- Opening Delimiter -

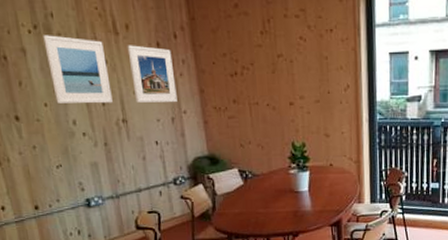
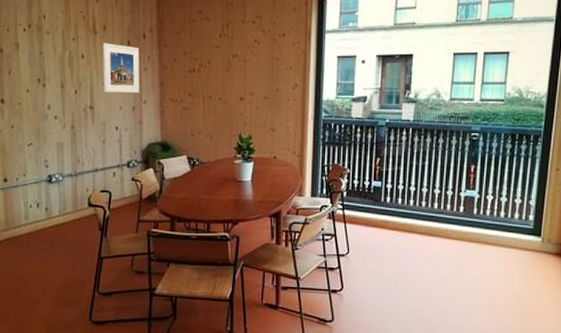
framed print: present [43,35,113,104] -> none [34,33,84,92]

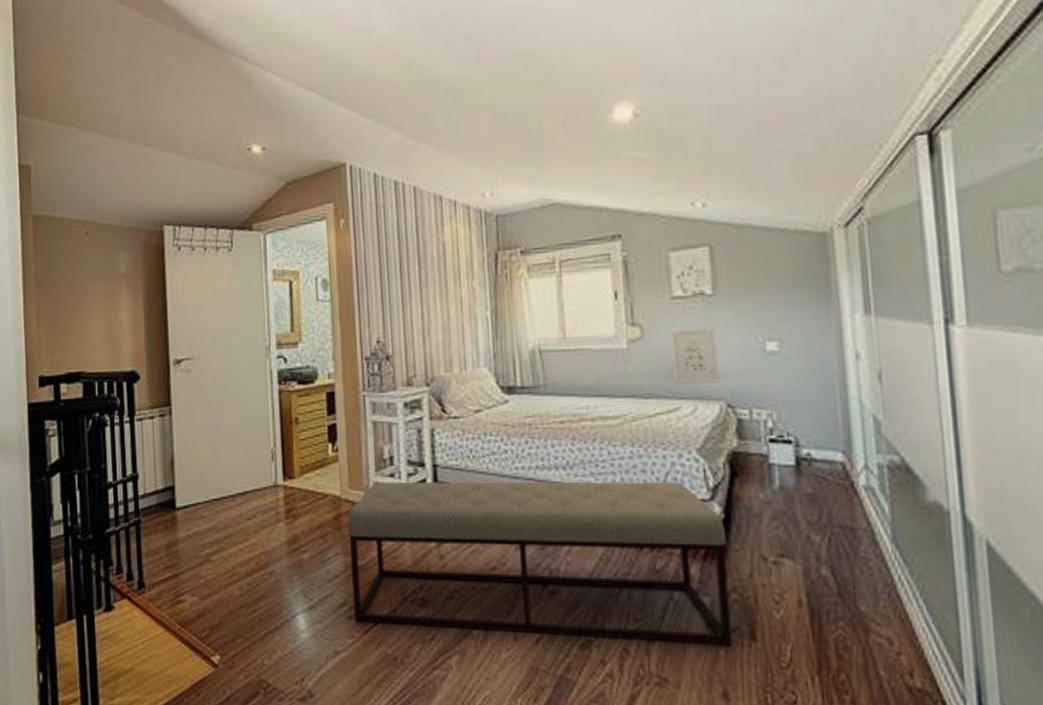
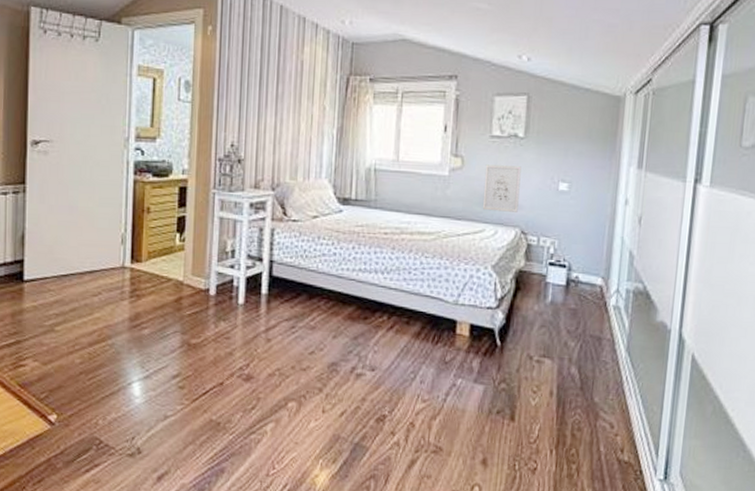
bench: present [347,481,732,646] -> none [185,271,504,425]

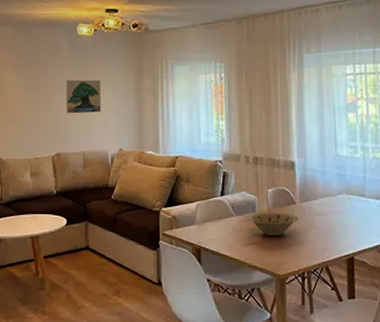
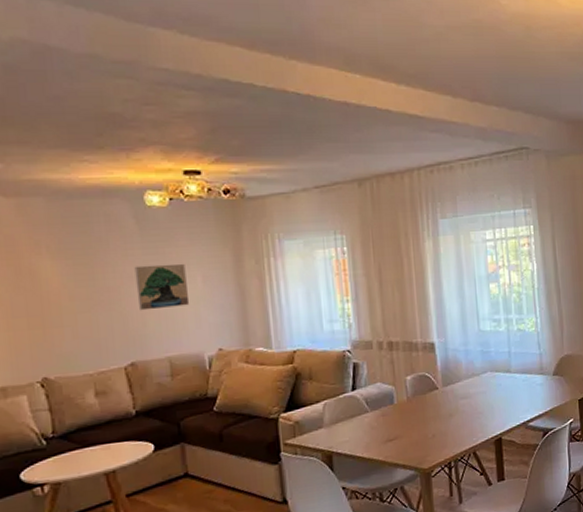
bowl: present [247,212,299,235] -> none [384,400,442,428]

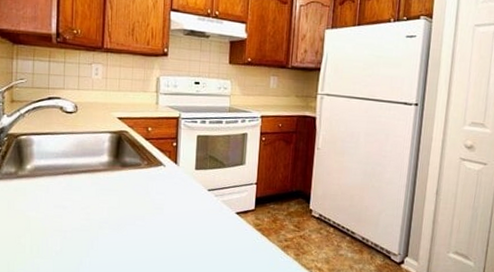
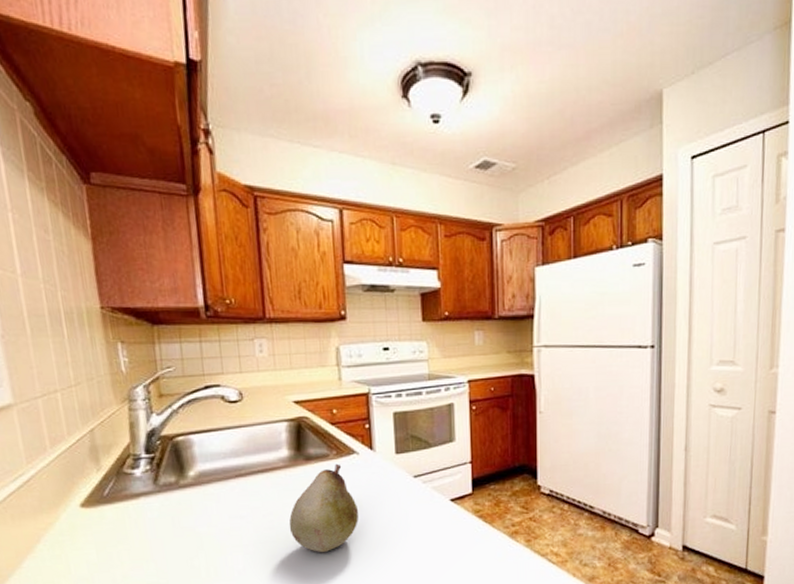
fruit: none [101,172,159,245] -> present [289,463,359,553]

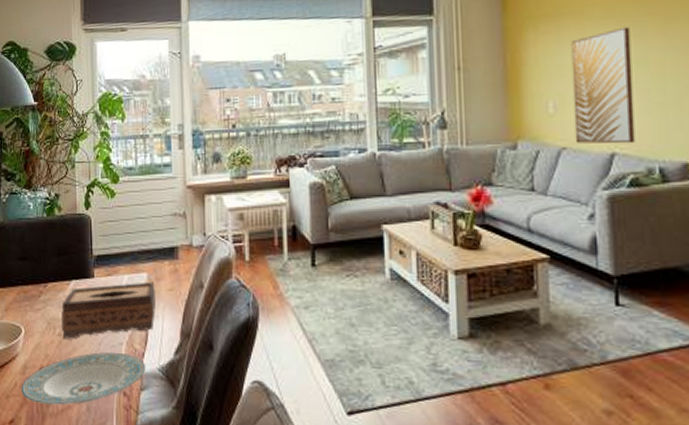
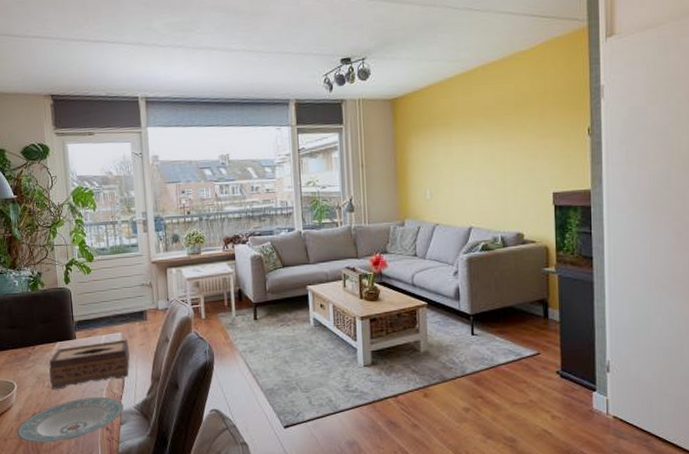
wall art: present [571,26,635,144] -> none [442,134,485,221]

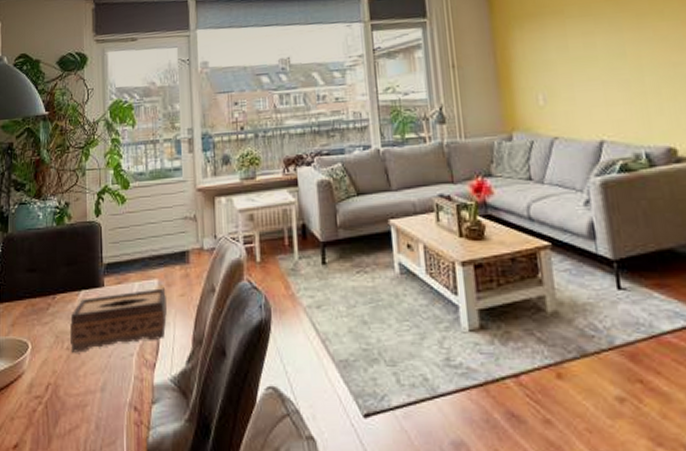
plate: present [17,397,124,443] -> none [26,365,158,425]

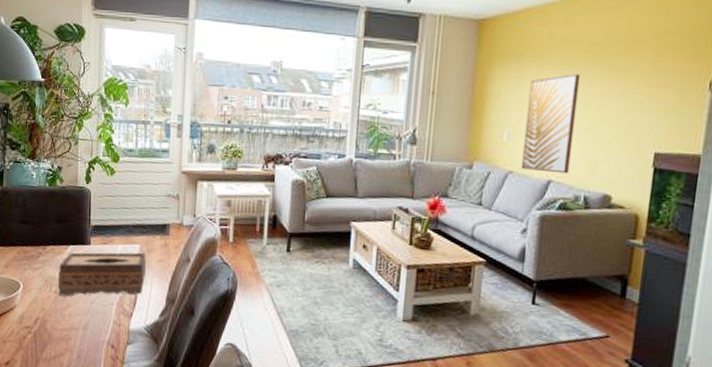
wall art: none [554,23,621,133] -> present [521,73,581,174]

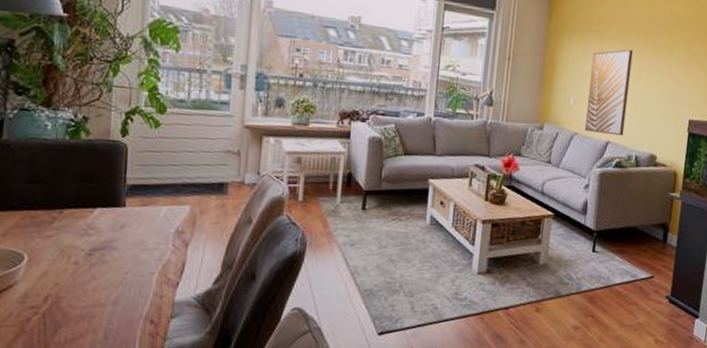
tissue box: present [58,252,146,297] -> none [79,214,198,268]

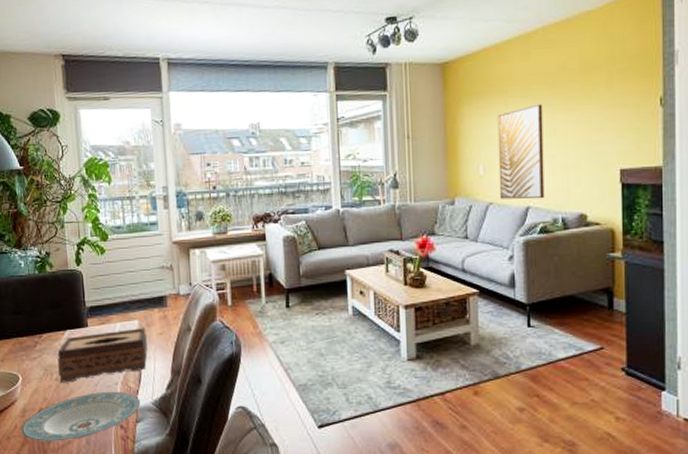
plate: none [18,281,180,334] -> present [21,392,141,442]
tissue box: none [79,214,198,268] -> present [57,328,148,383]

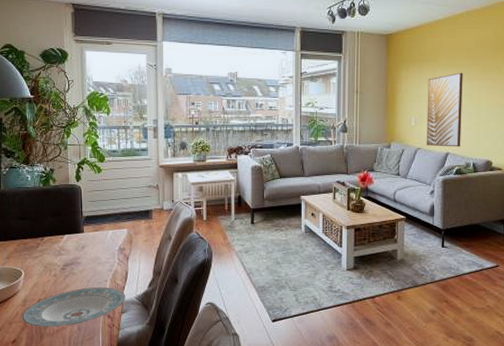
tissue box: present [57,328,148,383] -> none [56,235,134,279]

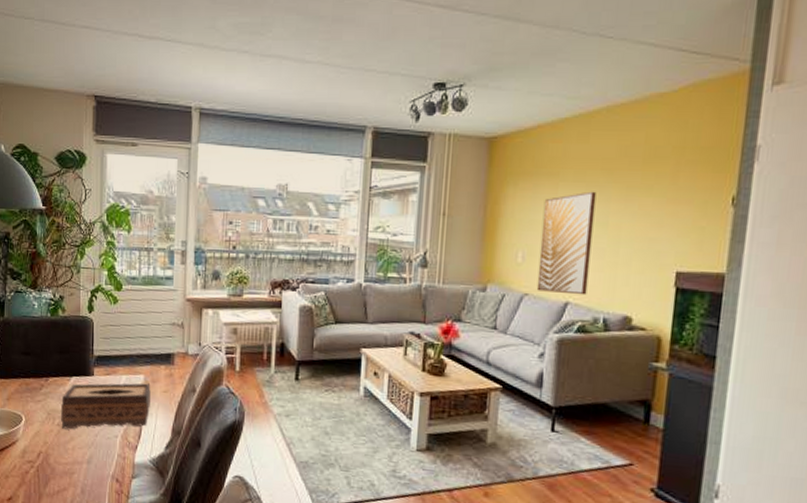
plate: present [22,287,126,327] -> none [20,443,138,487]
tissue box: none [56,235,134,279] -> present [61,383,151,429]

- Closing Delimiter -

§ **Work instruction**
Go through the material above, find each line with the string "wall", and copy it.

§ **Task solution**
wall art: present [571,26,635,144] -> none [442,134,485,221]
wall art: none [554,23,621,133] -> present [521,73,581,174]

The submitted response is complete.